**Task item:** Return the opening lines of the material, word for word. End with the line that contains "to time domain!)**".

**Records shown:**
»»

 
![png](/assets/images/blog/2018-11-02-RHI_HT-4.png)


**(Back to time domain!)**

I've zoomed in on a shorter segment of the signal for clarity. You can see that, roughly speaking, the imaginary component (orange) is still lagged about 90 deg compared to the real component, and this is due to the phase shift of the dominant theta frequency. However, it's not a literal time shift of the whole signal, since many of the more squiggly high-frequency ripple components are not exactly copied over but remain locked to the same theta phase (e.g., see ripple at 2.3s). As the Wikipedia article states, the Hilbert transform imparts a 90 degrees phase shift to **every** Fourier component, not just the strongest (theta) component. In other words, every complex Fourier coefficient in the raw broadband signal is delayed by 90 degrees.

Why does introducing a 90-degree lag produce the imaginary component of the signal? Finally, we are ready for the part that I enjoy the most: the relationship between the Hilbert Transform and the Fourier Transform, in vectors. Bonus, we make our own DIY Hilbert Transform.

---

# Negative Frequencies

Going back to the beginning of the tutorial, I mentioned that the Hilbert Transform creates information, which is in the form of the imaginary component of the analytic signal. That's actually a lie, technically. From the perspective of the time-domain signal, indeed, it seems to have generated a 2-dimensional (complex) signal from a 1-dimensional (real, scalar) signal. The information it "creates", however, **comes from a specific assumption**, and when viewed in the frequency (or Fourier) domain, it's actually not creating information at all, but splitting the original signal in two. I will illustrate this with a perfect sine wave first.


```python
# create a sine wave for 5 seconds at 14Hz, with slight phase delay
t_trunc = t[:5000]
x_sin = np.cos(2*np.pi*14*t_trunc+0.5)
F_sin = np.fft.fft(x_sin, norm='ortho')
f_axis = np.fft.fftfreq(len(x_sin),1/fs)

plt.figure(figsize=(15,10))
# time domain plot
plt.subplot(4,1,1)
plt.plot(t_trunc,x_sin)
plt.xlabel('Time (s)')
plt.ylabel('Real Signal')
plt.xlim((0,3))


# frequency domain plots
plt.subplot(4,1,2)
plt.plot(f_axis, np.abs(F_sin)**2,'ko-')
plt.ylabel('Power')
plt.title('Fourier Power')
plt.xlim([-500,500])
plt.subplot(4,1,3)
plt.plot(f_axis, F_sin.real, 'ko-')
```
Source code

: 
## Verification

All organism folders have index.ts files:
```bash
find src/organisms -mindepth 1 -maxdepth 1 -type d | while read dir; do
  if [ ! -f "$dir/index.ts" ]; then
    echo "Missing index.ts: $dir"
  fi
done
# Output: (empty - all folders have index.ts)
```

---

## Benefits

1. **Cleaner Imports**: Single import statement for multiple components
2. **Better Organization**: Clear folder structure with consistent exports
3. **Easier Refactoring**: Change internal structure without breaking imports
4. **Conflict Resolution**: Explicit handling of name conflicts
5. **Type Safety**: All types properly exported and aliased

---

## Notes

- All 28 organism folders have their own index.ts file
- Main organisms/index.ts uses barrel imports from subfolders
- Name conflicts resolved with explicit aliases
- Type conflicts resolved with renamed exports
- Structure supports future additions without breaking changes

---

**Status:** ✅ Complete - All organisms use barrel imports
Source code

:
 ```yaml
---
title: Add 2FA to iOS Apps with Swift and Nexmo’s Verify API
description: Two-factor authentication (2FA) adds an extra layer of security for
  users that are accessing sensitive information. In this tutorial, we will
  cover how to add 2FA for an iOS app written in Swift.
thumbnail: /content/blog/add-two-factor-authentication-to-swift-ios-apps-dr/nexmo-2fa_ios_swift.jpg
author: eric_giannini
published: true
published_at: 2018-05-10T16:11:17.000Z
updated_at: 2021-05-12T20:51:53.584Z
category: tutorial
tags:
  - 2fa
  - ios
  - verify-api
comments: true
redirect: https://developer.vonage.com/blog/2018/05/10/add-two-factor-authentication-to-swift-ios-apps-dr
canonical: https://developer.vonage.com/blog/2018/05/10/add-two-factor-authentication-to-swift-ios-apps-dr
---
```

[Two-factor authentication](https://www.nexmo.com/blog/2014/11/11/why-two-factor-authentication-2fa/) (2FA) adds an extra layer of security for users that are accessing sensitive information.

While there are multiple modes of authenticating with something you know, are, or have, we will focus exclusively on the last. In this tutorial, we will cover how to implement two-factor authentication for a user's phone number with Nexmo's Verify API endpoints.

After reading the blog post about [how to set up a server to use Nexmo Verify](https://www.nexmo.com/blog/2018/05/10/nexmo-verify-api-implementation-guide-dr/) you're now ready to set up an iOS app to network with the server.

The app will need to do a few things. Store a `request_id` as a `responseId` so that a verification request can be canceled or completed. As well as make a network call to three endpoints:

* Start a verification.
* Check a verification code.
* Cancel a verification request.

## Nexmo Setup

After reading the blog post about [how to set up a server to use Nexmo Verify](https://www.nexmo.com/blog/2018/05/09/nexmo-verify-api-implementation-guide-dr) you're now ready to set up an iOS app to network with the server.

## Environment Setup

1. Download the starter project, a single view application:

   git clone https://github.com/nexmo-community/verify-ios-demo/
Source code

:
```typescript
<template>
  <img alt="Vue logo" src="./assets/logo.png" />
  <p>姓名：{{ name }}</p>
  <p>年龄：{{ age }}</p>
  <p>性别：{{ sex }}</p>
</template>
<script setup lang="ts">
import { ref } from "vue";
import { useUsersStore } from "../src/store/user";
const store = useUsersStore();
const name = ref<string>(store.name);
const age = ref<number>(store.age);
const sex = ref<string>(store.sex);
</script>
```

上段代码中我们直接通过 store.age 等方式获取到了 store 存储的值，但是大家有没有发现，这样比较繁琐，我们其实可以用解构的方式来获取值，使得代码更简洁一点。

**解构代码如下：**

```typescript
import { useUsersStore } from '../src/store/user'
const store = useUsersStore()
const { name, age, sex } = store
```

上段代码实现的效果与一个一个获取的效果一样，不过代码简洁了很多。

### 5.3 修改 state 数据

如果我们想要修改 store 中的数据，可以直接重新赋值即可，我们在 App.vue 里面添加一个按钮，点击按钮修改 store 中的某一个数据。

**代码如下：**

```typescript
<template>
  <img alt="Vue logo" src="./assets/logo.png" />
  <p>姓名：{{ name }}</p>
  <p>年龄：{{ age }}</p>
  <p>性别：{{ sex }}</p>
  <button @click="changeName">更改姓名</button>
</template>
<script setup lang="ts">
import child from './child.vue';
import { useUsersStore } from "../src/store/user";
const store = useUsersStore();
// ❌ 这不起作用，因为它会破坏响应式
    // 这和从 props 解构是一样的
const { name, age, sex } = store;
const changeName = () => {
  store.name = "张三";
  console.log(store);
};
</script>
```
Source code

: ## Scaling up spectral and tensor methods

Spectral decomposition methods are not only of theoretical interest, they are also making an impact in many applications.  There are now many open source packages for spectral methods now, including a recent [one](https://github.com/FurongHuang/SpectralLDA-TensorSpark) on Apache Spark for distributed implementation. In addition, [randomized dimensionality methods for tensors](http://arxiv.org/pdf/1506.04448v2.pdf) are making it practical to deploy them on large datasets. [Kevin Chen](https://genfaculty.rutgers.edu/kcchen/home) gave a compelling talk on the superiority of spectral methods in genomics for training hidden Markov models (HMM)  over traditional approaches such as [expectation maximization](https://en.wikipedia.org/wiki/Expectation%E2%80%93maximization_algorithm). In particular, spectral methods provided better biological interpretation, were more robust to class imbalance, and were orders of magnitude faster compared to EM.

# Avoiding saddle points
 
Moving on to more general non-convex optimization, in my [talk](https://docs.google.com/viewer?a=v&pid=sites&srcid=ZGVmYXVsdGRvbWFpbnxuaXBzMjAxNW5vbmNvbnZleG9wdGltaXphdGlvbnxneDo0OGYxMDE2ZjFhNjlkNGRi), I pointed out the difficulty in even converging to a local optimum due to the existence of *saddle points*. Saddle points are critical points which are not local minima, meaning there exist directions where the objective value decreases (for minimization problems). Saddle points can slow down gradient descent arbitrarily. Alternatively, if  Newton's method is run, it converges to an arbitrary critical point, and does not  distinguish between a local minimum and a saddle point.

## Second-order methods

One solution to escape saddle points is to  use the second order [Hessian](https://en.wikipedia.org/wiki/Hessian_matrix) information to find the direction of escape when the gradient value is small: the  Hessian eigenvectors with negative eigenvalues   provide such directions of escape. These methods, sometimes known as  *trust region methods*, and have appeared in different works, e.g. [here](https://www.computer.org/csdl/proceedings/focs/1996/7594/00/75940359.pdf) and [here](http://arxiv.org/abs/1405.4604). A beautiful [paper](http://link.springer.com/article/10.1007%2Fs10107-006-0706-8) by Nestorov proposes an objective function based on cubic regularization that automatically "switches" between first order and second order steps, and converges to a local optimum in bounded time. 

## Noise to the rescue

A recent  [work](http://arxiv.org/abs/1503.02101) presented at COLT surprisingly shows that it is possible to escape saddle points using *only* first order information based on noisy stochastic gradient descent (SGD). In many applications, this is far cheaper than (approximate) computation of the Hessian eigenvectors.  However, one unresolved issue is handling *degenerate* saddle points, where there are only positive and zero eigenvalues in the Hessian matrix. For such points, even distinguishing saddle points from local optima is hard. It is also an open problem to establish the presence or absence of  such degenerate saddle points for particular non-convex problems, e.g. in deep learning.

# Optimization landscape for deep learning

««

**Output for this task:**
![png](/assets/images/blog/2018-11-02-RHI_HT-4.png)


**(Back to time domain!)**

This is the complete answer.